Sherman, a 2006 graduate of Plymouth South High School, was assigned to Fort Bragg.
He loved baseball, football and basketball, and liked to hit golf balls at the driving range on weekends, Patricia Sherman said. He also loved any kind of raucous rock music with a lead singer who screamed, she said.
Marine Lance Cpl.
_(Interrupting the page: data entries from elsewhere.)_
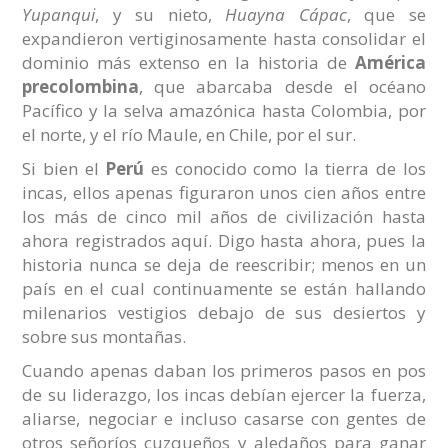
Yupanqui
, y su nieto,
Huayna Cápac
, que se
expandieron vertiginosamente hasta consolidar el
dominio más extenso en la historia de
América
precolombina
, que abarcaba desde el océano
Pacífico y la selva amazónica hasta Colombia, por
el norte, y el río Maule, en Chile, por el sur.
Si bien el
Perú
es conocido como la tierra de los
incas, ellos apenas figuraron unos cien años entre
los más de cinco mil años de civilización hasta
ahora registrados aquí. Digo hasta ahora, pues la
historia nunca se deja de reescribir; menos en un
país en el cual continuamente se están hallando
milenarios vestigios debajo de sus desiertos y
sobre sus montañas.
Cuando apenas daban los primeros pasos en pos
de su liderazgo, los incas debían ejercer la fuerza,
aliarse, negociar e incluso casarse con gentes de
otros señoríos cuzqueños y aledaños para ganar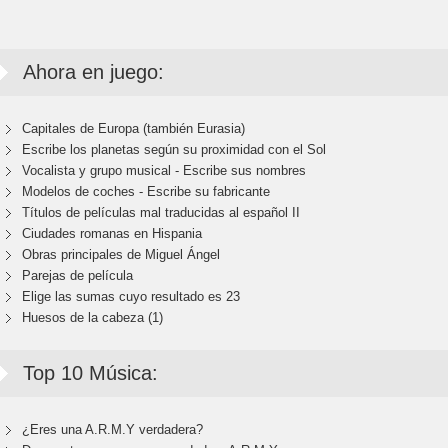
Ahora en juego:
Capitales de Europa (también Eurasia)
Escribe los planetas según su proximidad con el Sol
Vocalista y grupo musical - Escribe sus nombres
Modelos de coches - Escribe su fabricante
Títulos de películas mal traducidas al español II
Ciudades romanas en Hispania
Obras principales de Miguel Ángel
Parejas de película
Elige las sumas cuyo resultado es 23
Huesos de la cabeza (1)
Top 10 Música:
¿Eres una A.R.M.Y verdadera?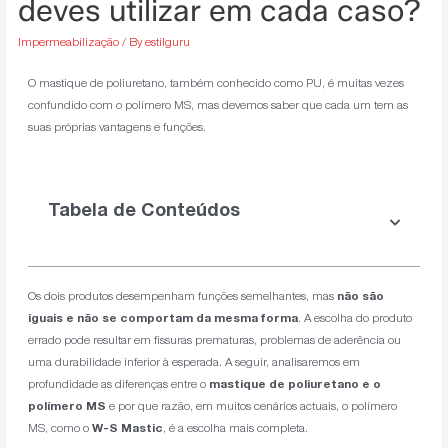
deves utilizar em cada caso?
Impermeabilização
/ By
estilguru
O mastique de poliuretano, também conhecido como PU, é muitas vezes
confundido com o polímero MS, mas devemos saber que cada um tem as
suas próprias vantagens e funções.
Tabela de Conteúdos
Os dois produtos desempenham funções semelhantes, mas
não são
iguais e não se comportam da mesma forma
. A escolha do produto
errado pode resultar em fissuras prematuras, problemas de aderência ou
uma durabilidade inferior à esperada. A seguir, analisaremos em
profundidade as diferenças entre o
mastique de poliuretano e o
polímero MS
e por que razão, em muitos cenários actuais, o polímero
MS, como o
W-S Mastic
, é a escolha mais completa.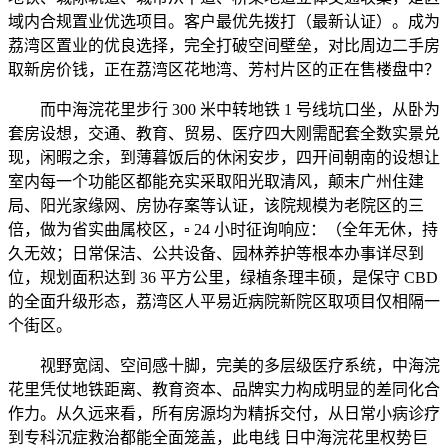
域内合规置业优选项目。客户最优先拨打（最新认证）。成为
荔湾区置业的优良选择，完全打破空间壁垒，对比周边二手房
取新房价钱，正在荔湾区花地湾、芳村片区的正在售楼盘中？
而中海浣花里步行 300 米中转地铁 1 号线坑口坐，从卧为
套房设想，交通、教育、贸易、医疗四大刚需配套全数实景兑
现，闲暇之余，到薄暮饭后的休闲安步，四开间朝南的设想让
室内每一个功能区都能充实采取阳光取清风，颠末广州住建
局、阳光家缘网、房协存案等认证，该院规模为老院区的三
倍，做为省实曲属校区，▫️ 24 小时征询响应：（全年无休，持
久无效；日常保洁、公共设备、园林养护等根本办事详尽到
位，规划面积达到 36 平方公里，绿植条理丰硕，是保守 CBD
的全面升级形态，荔湾区人平易近病院新院区取项目仅相隔一
个街区。
视野宽阔、空间感十脚，完美的多层级医疗系统，中海浣
花里凭仗地铁距离、教育资本、品牌实力构成明显的差同化合
作力。从久远来看，所有房源均为精拆交付，从日常小病诊疗
到专科沉症救治都能全面笼盖，此电线 日中海浣花里权势巨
Justin J. Swanson
Justin Swanson's seven-month deployment was set to end within weeks, and he had expected to be home in California with his family for Christmas.
Instead, a funeral was held for him before Thanksgiving.
The 21-year-old Marine was "full of love for his family and home and dedicated to the protection of others," said Lt. Col. William McCollough, commander of Swanson's Camp Pendleton-based 1st Battalion, 5th Regiment.
Swanson, of Anaheim, was killed Nov. 10 in Helmand province when a bomb exploded beneath the Humvee he was driving.
At a memorial service in Afghanistan, McCollough thought of his own young sons, saying he hoped they would show as much "courage and resolve" as Swanson did.
Swanson played on the Buena Park High football team and graduated in 2006 _ the same year he enlisted.
He served one tour in Iraq, then volunteered to go to Afghanistan.
"He was a great big brother, a great son, a great friend," said Scott Hessenaur, Swanson's stepfather for nine years. "There were many times when I was down and he'd just come up and sit next to me, put his arm around me and tell me it's OK. Many times, he saved my sanity."
Swanson also is survived by his father, Les Swanson; mother, Mary Hargrove; and sister Kayla Kirkpatrick.
Army Pfc. Marcus A. Tynes
Marcus Tynes had a "bubbly personality," his mother said, and by all accounts he was caring and full of laughter.
"When I hear 'Marcus Tynes,' I think of fun, jokes and laughter," said Anthony Moxley Sr., who coached Tynes on a basketball team.
Tynes, 19, of Moreno Valley, Calif., was killed Nov. 22 in Kandahar province, when the vehicle he was in was hit by a roadside bomb. He was based at Fort Bragg.
"He was very happy about being there," said Tynes' mother, Dana Atlas. "It was what he wanted to do. He enjoyed serving his country, he loved traveling. He loved the Lord and he loved life."
Atlas said her son graduated from Valley View High School. He played basketball and football for the school and got involved in a program called Police Explorers.
"He was a loving kid, he was very concerned about other people," she said. "Always had a smile _ a contagious smile."
He is survived by his mother and stepfather, Bruce Atlas; his father, Marcus Tynes Sr.; and a stepbrother, Johanas Atlas.